Так вот, Пиня печалился по поводу Шломо, хотя кто как не Пиня не мог не знать, в кого мог пойти сын автора «Песни песней». Не могший даже сосчитать своих наложниц. Да потому что к Пине толпами ходили городские папаши и мамаши на предмет выяснения! А как выяснить, кто кто, когда у Шломо всегда было алиби. Когда зубной врач Мордехай Вайнштейн хотел переломать ему ноги и еще кое-что по поводу своей дочки Руфи на Никитском бульваре, что уже чересчур, приходил околоточный надзиратель Василий Швайко с тем же желанием, ибо в то же самое время он видел Шломо со своей сестрой Ксенией Ивановной на сеновале (и где они, Шломо и Ксения Ивановна, нашли в нашем Городе сеновал?.. Город – он на то и город, что в нем нет сеновалов, где по стариной русской традиции совершалось большинство добрачных соитий, – но вот нашли же!). И уже после них являлся какой-нибудь Ровшан Али Рахмон из арабского квартала насчет его четвертой жены, к которой он только собирался взойти на брачное ложе – и видел молодого еврея, который с этого ложа только-только сошел. И каждый раз у Шломо, когда ему кто-нибудь из горожан собирался переломать ноги и еще кое-что, что уже чересчур, находилось алиби. Так что кое-что оставалось непереломанным и было причиной тайных воздыханий многих городских девиц и тайных завистей молодых городских еврейцев.

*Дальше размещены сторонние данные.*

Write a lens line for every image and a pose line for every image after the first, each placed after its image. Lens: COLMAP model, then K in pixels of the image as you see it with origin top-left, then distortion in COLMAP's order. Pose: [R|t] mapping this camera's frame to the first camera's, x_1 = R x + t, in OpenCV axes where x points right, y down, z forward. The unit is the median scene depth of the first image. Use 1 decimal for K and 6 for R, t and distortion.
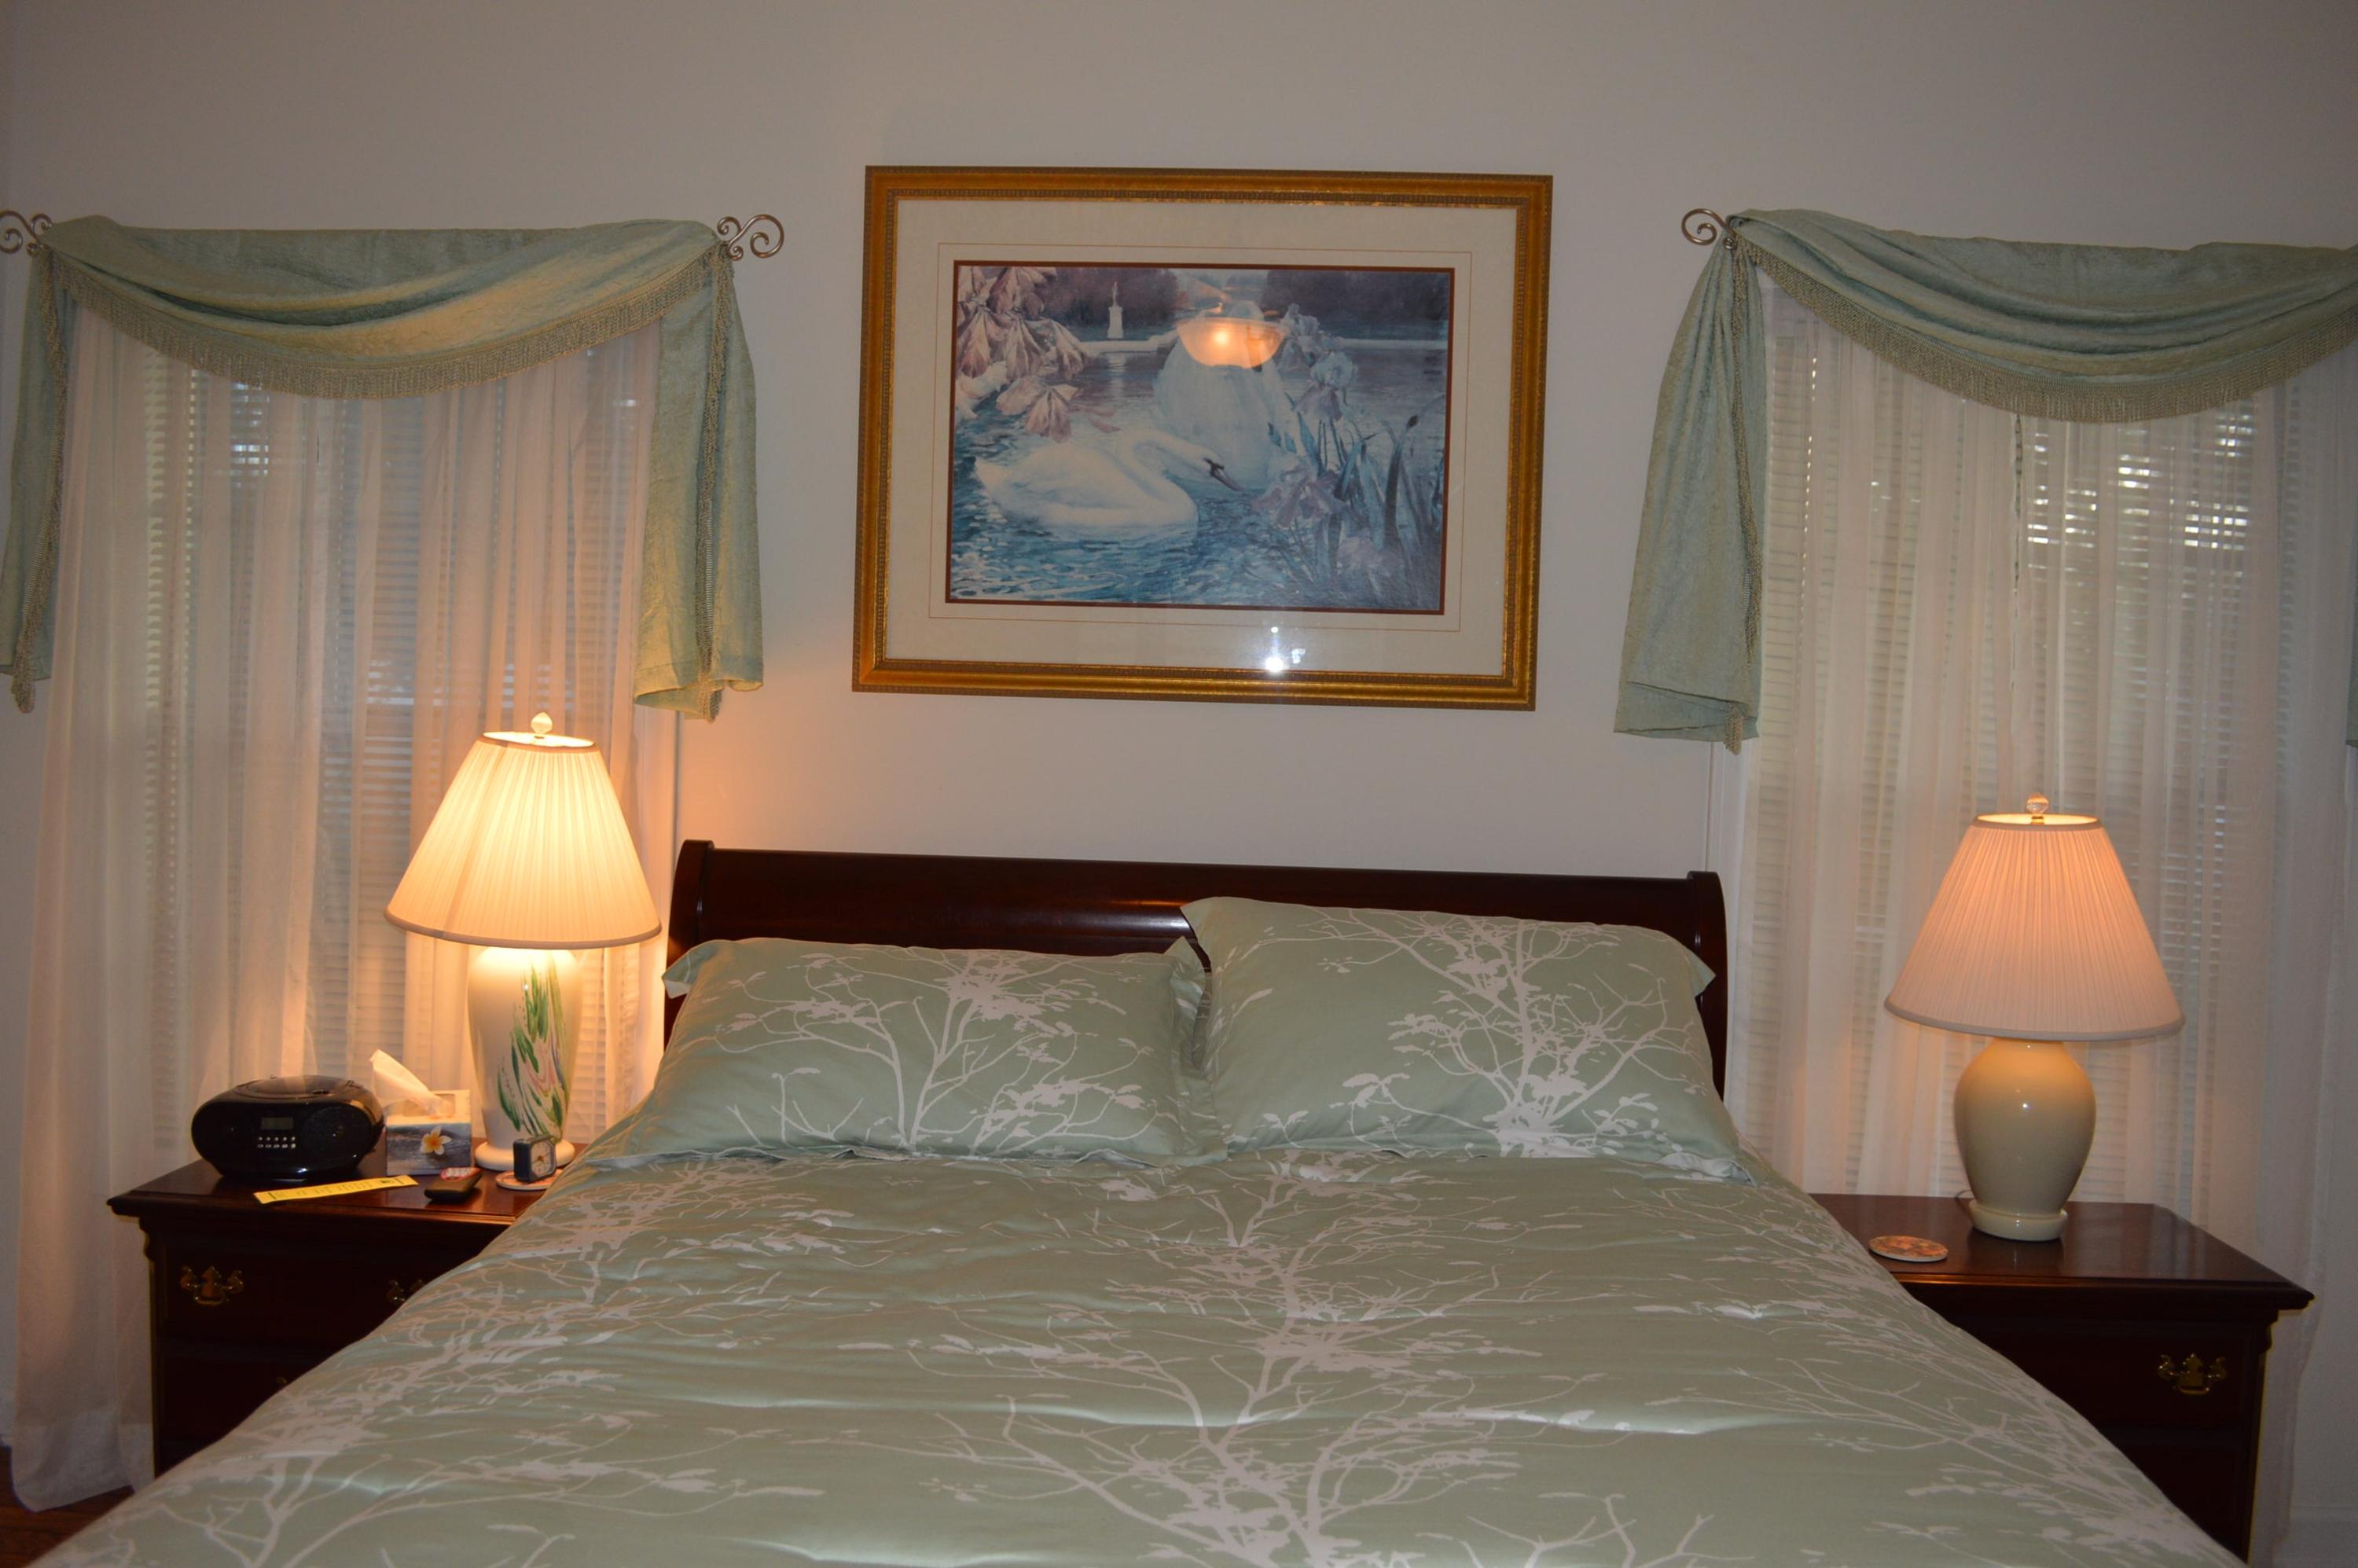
lens RADIAL K [[1891.0, 0, 1178.7], [0, 1891.0, 786.4], [0, 0, 1]] dist [-0.087704, 0.016212]
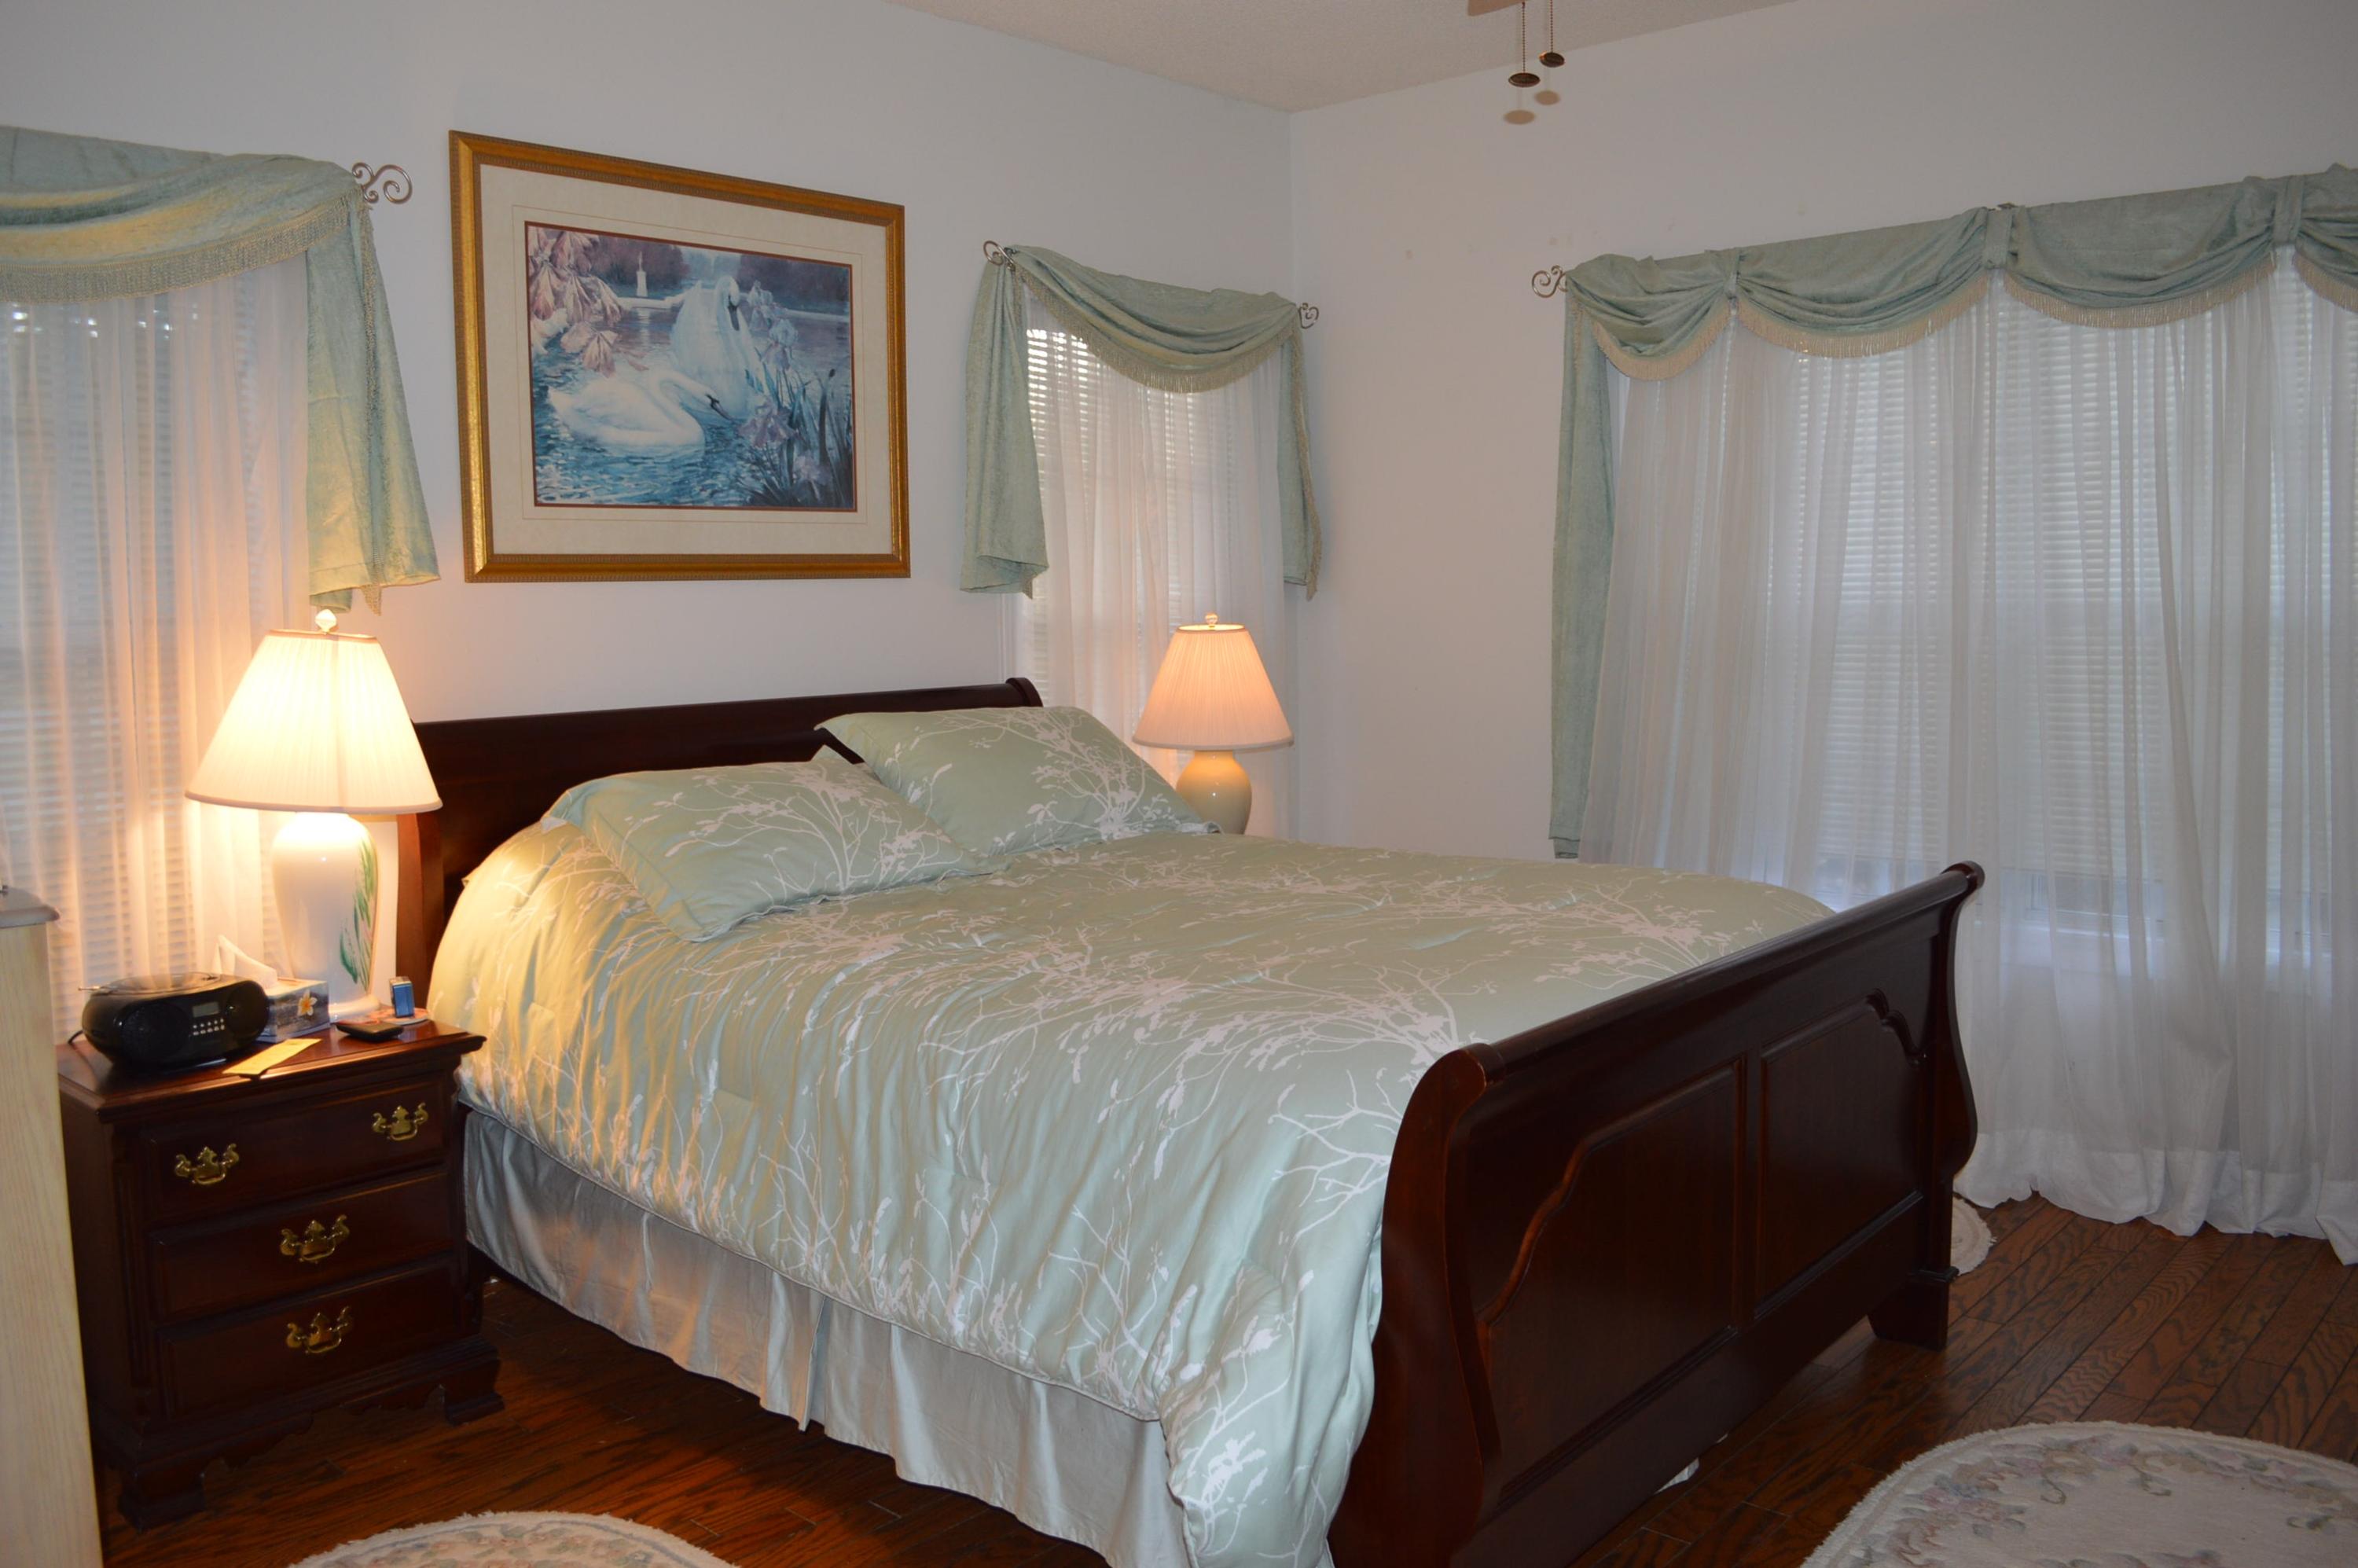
lens RADIAL K [[1891.0, 0, 1187.9], [0, 1891.0, 780.0], [0, 0, 1]] dist [-0.087704, 0.016212]
pose [[0.627105, -0.115415, 0.770337, -0.813347], [0.065895, 0.993277, 0.095174, -0.009326], [-0.776142, -0.008922, 0.630495, -0.084752]]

И вот Пиня сидел и печалился. Он подозревал, что рано или поздно Шломо таки застукают и таки переломают кое-что, и прервется род Гогенцоллернов. Хотя печалился он напрасно, так как в своей поэме «Песня песней» сам признавался, что жен у него было пятьсот и наложниц без числа и считать, что все они были бесплодны, было бы нарушением теории вероятностей, которая наука и против которой не попрешь. Да и бесчисленные Гогенцоллерны в рассеянии по королевским домам Европы являлись доказательством, что стенания Пини о прерывании рода были некоторым образом беспочвенными.